22 October 2016 to 25 June 2017
Spotlight Gallery, Brighton Museum

Free with admission

This new display at Brighton Museum & Art Gallery tells the story of experimental film-making in Brighton & Hove, from 1896 to the present day.

8mm Zoom Reflex cine camera by Bolex Paillard, 1963
8mm Zoom Reflex cine camera by Bolex Paillard, 1963


Unknown to many, both Brighton and Hove have played a rich and important part in international film history.  Early film-making pioneers included George Albert Smith and James Williamson, who became known as the Brighton School and worked here at the turn of the 20th century, while Modern and contemporary filmmakers and moving image artists – like Jeff Keen, Ben Wheatley and Ben Rivers – have cemented the city’s status as a hotbed of experimental film.

Experimental Motion: the art of film innovation will explore Brighton & Hove’s success as a place for experimental film-making, and its significance nationally and internationally.


Still from Grandma's Reading Glass, 1900, by George Albert Smith. Courtesy of British Film Institute
Still from Grandma’s Reading Glass, 1900, by George Albert Smith. Courtesy of British Film Institute


About our partners


videoclub is an artists’ moving image platform showing artists’ work across the UK and internationally. We support artists through curated programmes, engaging the public through screenings, exhibitions, talks, residencies and commissions.

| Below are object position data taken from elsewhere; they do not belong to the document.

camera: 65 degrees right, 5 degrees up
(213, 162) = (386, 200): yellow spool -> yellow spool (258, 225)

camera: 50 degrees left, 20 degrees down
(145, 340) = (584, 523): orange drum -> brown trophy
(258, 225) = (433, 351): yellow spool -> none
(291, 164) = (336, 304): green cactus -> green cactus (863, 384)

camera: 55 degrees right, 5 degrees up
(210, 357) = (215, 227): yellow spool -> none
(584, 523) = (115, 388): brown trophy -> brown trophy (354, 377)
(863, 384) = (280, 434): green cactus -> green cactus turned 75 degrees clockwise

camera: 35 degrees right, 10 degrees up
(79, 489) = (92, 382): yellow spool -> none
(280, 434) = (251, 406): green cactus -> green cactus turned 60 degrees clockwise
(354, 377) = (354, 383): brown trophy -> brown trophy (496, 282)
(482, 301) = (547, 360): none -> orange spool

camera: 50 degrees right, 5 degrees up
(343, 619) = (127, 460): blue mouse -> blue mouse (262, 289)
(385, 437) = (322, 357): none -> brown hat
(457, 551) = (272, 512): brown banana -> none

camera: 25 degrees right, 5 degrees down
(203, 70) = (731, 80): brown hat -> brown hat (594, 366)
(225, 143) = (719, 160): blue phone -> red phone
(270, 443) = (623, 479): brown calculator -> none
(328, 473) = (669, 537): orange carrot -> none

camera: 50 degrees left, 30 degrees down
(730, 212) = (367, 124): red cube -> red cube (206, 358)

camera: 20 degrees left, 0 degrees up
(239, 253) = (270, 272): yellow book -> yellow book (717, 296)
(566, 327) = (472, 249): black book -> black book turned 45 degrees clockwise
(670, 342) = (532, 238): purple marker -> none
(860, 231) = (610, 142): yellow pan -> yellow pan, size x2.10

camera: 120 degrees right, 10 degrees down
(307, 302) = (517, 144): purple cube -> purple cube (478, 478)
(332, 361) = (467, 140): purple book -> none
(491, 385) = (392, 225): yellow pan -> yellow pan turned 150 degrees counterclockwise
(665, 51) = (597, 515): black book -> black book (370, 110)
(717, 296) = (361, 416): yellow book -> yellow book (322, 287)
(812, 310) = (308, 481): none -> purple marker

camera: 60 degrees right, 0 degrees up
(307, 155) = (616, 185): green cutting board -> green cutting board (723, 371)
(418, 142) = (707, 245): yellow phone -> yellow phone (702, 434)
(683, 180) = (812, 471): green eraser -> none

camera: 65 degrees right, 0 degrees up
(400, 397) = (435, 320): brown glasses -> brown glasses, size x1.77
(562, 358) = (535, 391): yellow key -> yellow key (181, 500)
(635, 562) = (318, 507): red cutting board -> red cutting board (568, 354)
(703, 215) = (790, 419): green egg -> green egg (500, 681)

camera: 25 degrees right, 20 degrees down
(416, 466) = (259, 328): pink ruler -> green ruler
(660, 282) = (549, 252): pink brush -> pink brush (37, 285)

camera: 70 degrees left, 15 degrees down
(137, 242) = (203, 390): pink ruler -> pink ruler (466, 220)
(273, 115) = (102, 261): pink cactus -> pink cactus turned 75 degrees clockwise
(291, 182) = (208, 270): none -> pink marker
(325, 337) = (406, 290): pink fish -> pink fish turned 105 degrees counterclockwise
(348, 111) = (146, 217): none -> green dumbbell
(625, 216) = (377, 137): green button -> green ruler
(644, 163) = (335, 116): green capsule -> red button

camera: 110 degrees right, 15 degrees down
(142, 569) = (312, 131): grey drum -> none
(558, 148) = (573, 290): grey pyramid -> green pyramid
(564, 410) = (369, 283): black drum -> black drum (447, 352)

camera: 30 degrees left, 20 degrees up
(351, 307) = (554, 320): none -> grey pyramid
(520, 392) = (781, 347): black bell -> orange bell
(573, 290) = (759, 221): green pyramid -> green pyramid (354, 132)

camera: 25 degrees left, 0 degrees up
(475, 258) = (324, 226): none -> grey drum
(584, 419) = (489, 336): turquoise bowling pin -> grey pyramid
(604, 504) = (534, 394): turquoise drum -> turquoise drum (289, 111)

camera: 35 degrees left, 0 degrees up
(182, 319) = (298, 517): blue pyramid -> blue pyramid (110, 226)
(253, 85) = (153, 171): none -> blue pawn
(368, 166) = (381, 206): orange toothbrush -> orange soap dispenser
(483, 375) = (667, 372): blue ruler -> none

We work in collaboration to develop inventive, stimulating events and opportunities to show artists’ film and video. Working with small collectives to large institutions, we exhibit work in cinemas, festivals, museums, galleries, non-arts spaces and outdoors, presenting diverse work by early career to established artists.



Screen Archive South East

Screen Archive South East is a public sector moving image archive serving the South East of England. Established in 1992 at the University of Brighton, the function of this regional screen archive is to locate, collect, preserve, provide access to and promote screen material related to the South East and of general relevance to screen history.

There are now over 11,000 films and some 10,000 lantern slides from the nineteenth century as well as a significant collection of apparatus and related artefacts. The film material includes corporate documentaries, promotional material produced for seaside resorts and the military and work made by cine clubs, independent film-makers and families. These records capture many varied aspects of life, work and creativity from across the 20th century and therefore serve as a rich and invaluable historical resource.



CINECITY – the Brighton Film Festival was launched in November 2003. This annual moving image festival is presented in partnership with Screen Archive South East (based at the University of Brighton) and the Duke of York’s Picturehouse (part of the Picturehouse chain of cinemas). CINECITY brings the best in world cinema to Brighton & Hove and places great emphasis on its Artists’ Moving Image programme, one of the most significant and rapidly expanding areas of contemporary arts practice.